September 11th is much different in Barcelona than in the U.S. 300 years ago, this past Thursday, the country of Catalonia lost its independence to Spain. Every year, throughout the region of Catalonia they celebrate their lost country in hopes of independence. This year brought the biggest celebration, with around 2 million gathering in the streets of Barcelona, to promote a notion to vote for independence, like the issue going on in Scotland. It was even recognized as a world record. But I could not be there. The people and patriotism of Catalonia, when I went in 2013, were so amazing to witness. I have a lot of respect for their goals and support their mission toward independence:


This year my father says I will be able to vote. He tells me this as he wraps me in a flag and holds me tight through the crowds. There is too much red and yellow around to move. On Gran Via we are stuck by Universitat. The rest of the city meets with us to celebrate our independent dream. Over two million, my father says, are here with us. The flags of Catalonia fly up toward the trees and sway hard in the wind, reaching for the apartment balconies. There is no traffic today. The crowds tunnel throughout this street and intersect at Plaça de les Glòries Catalanes, continuing up Diagonal. It is a giant red and yellow stripped V across the city. It’s calling for our vote. We call it Via Catalana. We stand and protest for our country waiting to gain our independence. It’s been 300 years. This year, if the plan passes, my first vote could be for our independence. We want that vote. We want our country back, my father tells me each night. All in the crowd start to sing and chant out the national anthem, pushing away the protestors in support of a greater Spain. We push through the crowds and see bakery vendors with red and yellow cakes. My father buys me one and tells me to eat it proudly. My grandmother trudges along slowly behind us against a walker. She prays to herself, waiting to see a separate Catalan nation herself. She is old and has to stop, turning her walker into a chair. I wait with her in the shade of a flag above us. I offer her some cake. She takes a bite and says how sweet it does taste.

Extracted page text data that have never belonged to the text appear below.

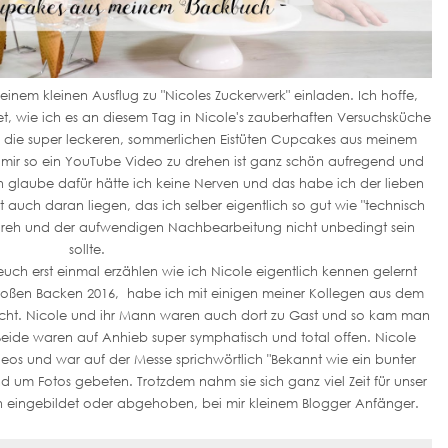
einem kleinen Ausflug zu "Nicoles Zuckerwerk" einladen. Ich hoffe,
t, wie ich es an diesem Tag in Nicole's zauberhaften Versuchsküche
 die super leckeren, sommerlichen Eistüten Cupcakes aus meinem
mir so ein YouTube Video zu drehen ist ganz schön aufregend und
ch glaube dafür hätte ich keine Nerven und das habe ich der lieben
 auch daran liegen, das ich selber eigentlich so gut wie "technisch
Dreh und der aufwendigen Nachbearbeitung nicht unbedingt sein
sollte.
uch erst einmal erzählen wie ich Nicole eigentlich kennen gelernt
oßen Backen 2016, habe ich mit einigen meiner Kollegen aus dem
cht. Nicole und ihr Mann waren auch dort zu Gast und so kam man
 Beide waren auf Anhieb super symphatisch und total offen. Nicole
eos und war auf der Messe sprichwörtlich "Bekannt wie ein bunter
um Fotos gebeten. Trotzdem nahm sie sich ganz viel Zeit für unser
n eingebildet oder abgehoben, bei mir kleinem Blogger Anfänger.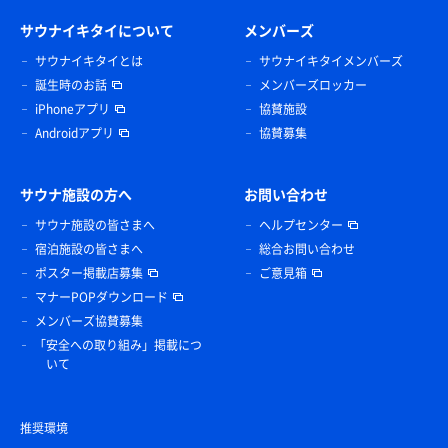
サウナイキタイについて
メンバーズ
サウナイキタイとは
サウナイキタイメンバーズ
誕生時のお話
メンバーズロッカー
iPhoneアプリ
協賛施設
Androidアプリ
協賛募集
サウナ施設の方へ
お問い合わせ
サウナ施設の皆さまへ
ヘルプセンター
宿泊施設の皆さまへ
総合お問い合わせ
ポスター掲載店募集
ご意見箱
マナーPOPダウンロード
メンバーズ協賛募集
「安全への取り組み」掲載につ
いて
推奨環境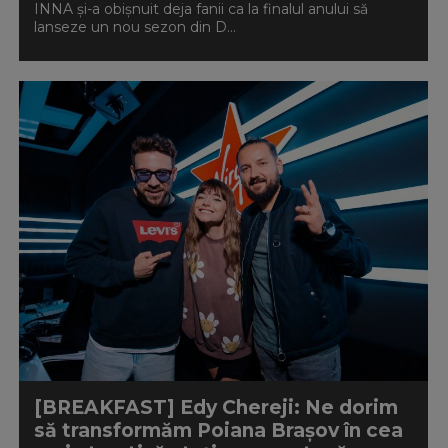
INNA și-a obișnuit deja fanii ca la finalul anului să
lanseze un nou sezon din D...
[BREAKFAST] Edy Chereji: Ne dorim
să transformăm Poiana Brașov în cea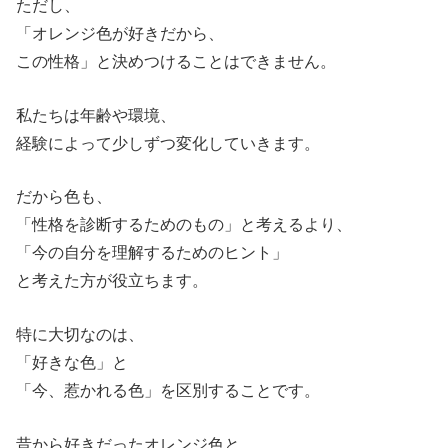
ただし、
「オレンジ色が好きだから、
この性格」と決めつけることはできません。
私たちは年齢や環境、
経験によって少しずつ変化していきます。
だから色も、
「性格を診断するためのもの」と考えるより、
「今の自分を理解するためのヒント」
と考えた方が役立ちます。
特に大切なのは、
「好きな色」と
「今、惹かれる色」を区別することです。
昔から好きだったオレンジ色と、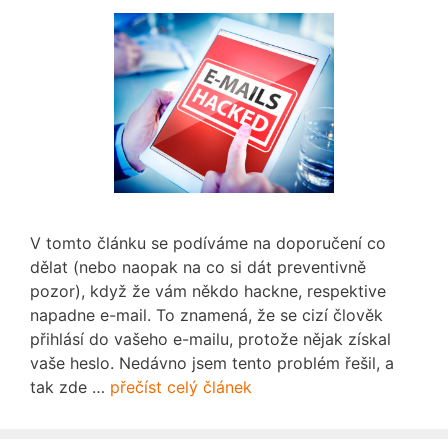
V tomto článku se podíváme na doporučení co
dělat (nebo naopak na co si dát preventivně
pozor), když že vám někdo hackne, respektive
napadne e-mail. To znamená, že se cizí člověk
přihlásí do vašeho e-mailu, protože nějak získal
vaše heslo. Nedávno jsem tento problém řešil, a
tak zde …
přečíst celý článek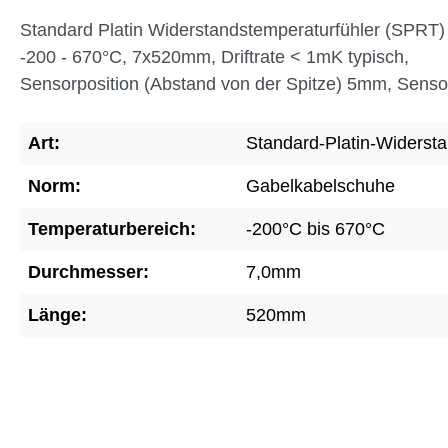
Standard Platin Widerstandstemperaturfühler (SPRT) 
-200 - 670°C, 7x520mm, Driftrate < 1mK typisch,
Sensorposition (Abstand von der Spitze) 5mm, Sens
Art:
Standard-Platin-Widerst
Norm:
Gabelkabelschuhe
Temperaturbereich:
-200°C bis 670°C
Durchmesser:
7,0mm
Länge:
520mm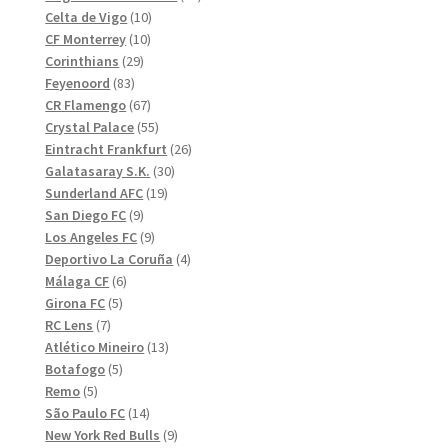
10
produkter
Celta de Vigo
10
10
produkter
CF Monterrey
10
29
produkter
Corinthians
29
83
produkter
Feyenoord
83
produkter
67
CR Flamengo
67
produkter
55
Crystal Palace
55
produkter
26
Eintracht Frankfurt
26
30
produkter
Galatasaray S.K.
30
19
produkter
Sunderland AFC
19
9
produkter
San Diego FC
9
produkter
9
Los Angeles FC
9
produkter
4
Deportivo La Coruña
4
6
produkter
Málaga CF
6
5
produkter
Girona FC
5
7
produkter
RC Lens
7
produkter
13
Atlético Mineiro
13
5
produkter
Botafogo
5
5
produkter
Remo
5
produkter
14
São Paulo FC
14
produkter
9
New York Red Bulls
9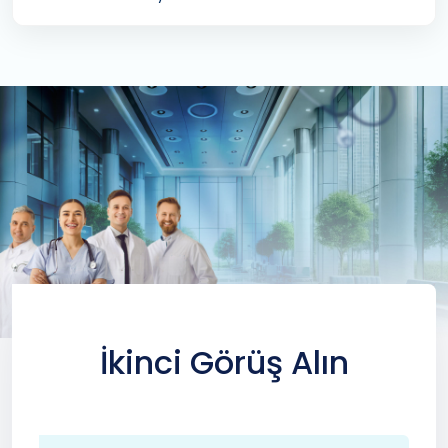
İkinci Görüş Alın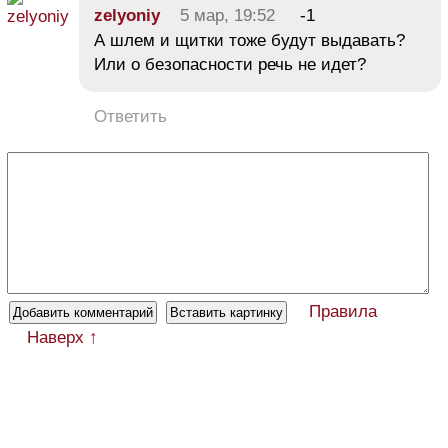
zelyoniy
5 мар, 19:52
-1
А шлем и щитки тоже будут выдавать?
Или о безопасности речь не идет?
Ответить
Правила
Наверх ↑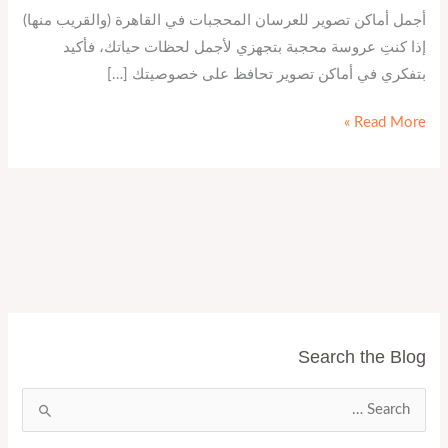
أجمل أماكن تصوير للعرسان المحجبات في القاهرة (والقريب منها)
إذا كنتِ عروسة محجبة بتجهزي لأجمل لحظات حياتك، فأكيد
بتفكري في أماكن تصوير تحافظ على خصوصيتك […]
Read More »
Search the Blog
ا
ل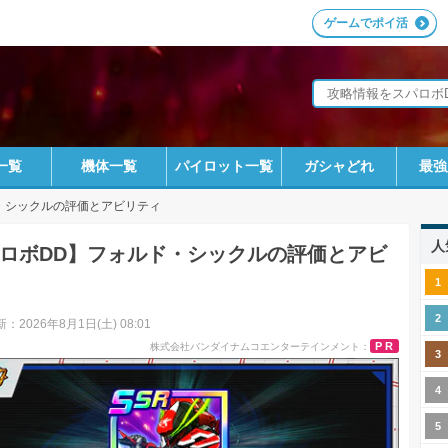
ゲームでポイ活
一覧
機体一覧
パイロット一覧
ガシャどれ
最強
・シックルの評価とアビリティ
人
ロボDD】フォルド・シックルの評価とアビ
：2026年8月1日(土) 08:01
PR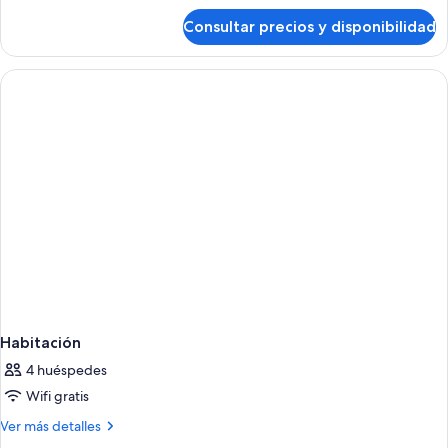
de
Consultar precios y disponibilidad
Habitación
Habitación
4 huéspedes
Wifi gratis
Más
Ver más detalles
detalles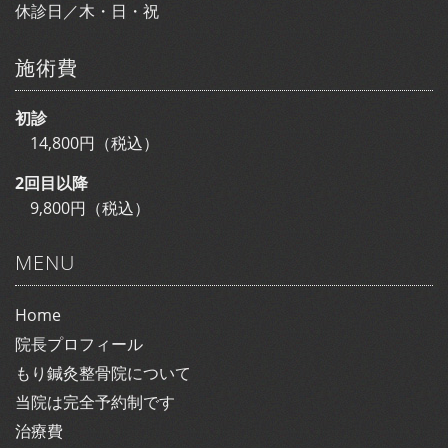
休診日／木・日・祝
施術費
初診
14,800円（税込）
2回目以降
9,800円（税込）
MENU
Home
院長プロフィール
もり鍼灸整骨院について
当院は完全予約制です
治療費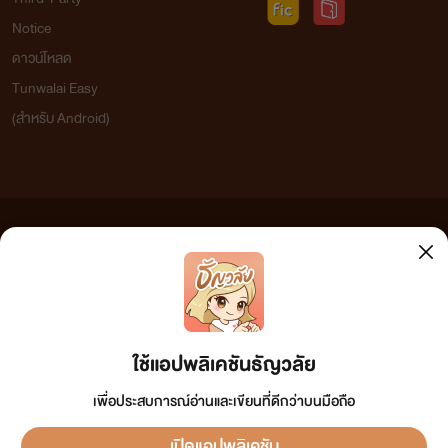
Notice
ดาวน์โหลด
Tunwalai Easy
(สำหรับ Android)
ข้อความที่ท่านได้อ่านจากเว็บไซต์นี้เกิดจากการเขียนโดยสาธารณชนและเผยแพร่โดยอัตโนมัติ ผู้ดูแล
เว็บไซต์แห่งนี้ไม่ได้เห็นด้วยและไม่ขอรับผิดชอบต่อข้อความใดๆ ทั้งสิ้น ดังนั้นผู้อ่านทุกท่านโปรดใช้
วิจารณญาณในการกลั่นกรองด้วยตนเอง และหากท่านพบข้อความใดๆ ที่ขัดต่อกฎหมายและศีลธรรม
กรุณาแจ้งมาที่ tunwalai@ookbee.com เพื่อทีมงานจะได้ดำเนินการในทันที ทั้งนี้ ทางเว็บไซต์ขอสงวน
ลิขสิทธิ์ตามพระราชบัญญัติลิขสิทธิ์ (ฉบับเพิ่มเติม) พ.ศ.2558
ใช้แอปพลิเคชันธัญวลัย
เพื่อประสบการณ์อ่านและเขียนที่ดีกว่าบนมือถือ
เปิดแอปพลิเคชัน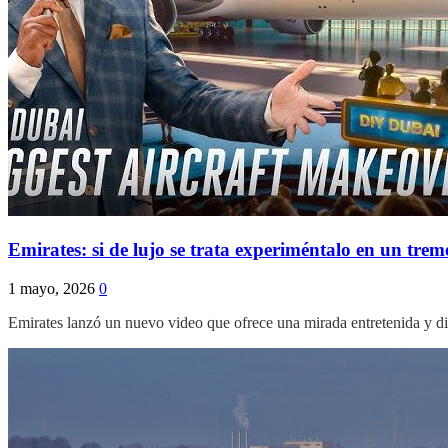
Emirates: si de lujo se trata experiméntalo en un tre
1 mayo, 2026
0
Emirates lanzó un nuevo video que ofrece una mirada entretenida y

Barcelona has the best metro system around. It was the first time I had ever used public transportation like that, but it was so easy to learn. The trains were always on time. But there was always a crowd of people. Some of them looked like they lived underground, tattered and begging, giving their back story of how their family needs money for food. They would sell lighters and cards. They would get in your personal space and ignore your requests to back away. It was a tight space that you couldn’t escape immediately. It made me think of what would happen if a beggar didn’t stop:


This man was touching my son. Michael held tighter to my hand and his blue backpack slid down his shoulder. The man was on his knees using a thumb to comb Michael’s hair and the other hand was searching through his pocket. “Euros per gastar-los. Por favor. Deniro!” He was on at the yellow line three stops back and I saw him slipping down the metro cabs. He would sit with women and their groceries, hold their hands and grab at baguettes. His pants were frayed like that beard. One eye was slate gray and lazy aimed now at Michael. I hunched down holding the man’s shoulders and Michael jumped into the corner of the door backing out. “I can give you nothing, hermano. Lo siento.” He sat across my son and threw his head on the floor. “Cigarrillo. Cigarrillo. Encendedor?” I reached inside my pocket, sifted out my pack and rolled the tobacco. I told Michael things were fine and let him lick the paper. I put in the filter, got out a match and held the two in front the man’s nose. The line was stopping at Urquinaona when the doors beeped and stuck open, “Only if you get off, ahora.” He took the cigarette and limped off the car before the last call rang. He looked for the exit and flowed into the crowded current, lighting up on the escalator. I picked up my son when we hit the next tunnel and rested his backpack against my calf. I told him, “We will stop for orange soda and jamón. Do not tell mama.” He held my neck and kissed my cheek saying yes.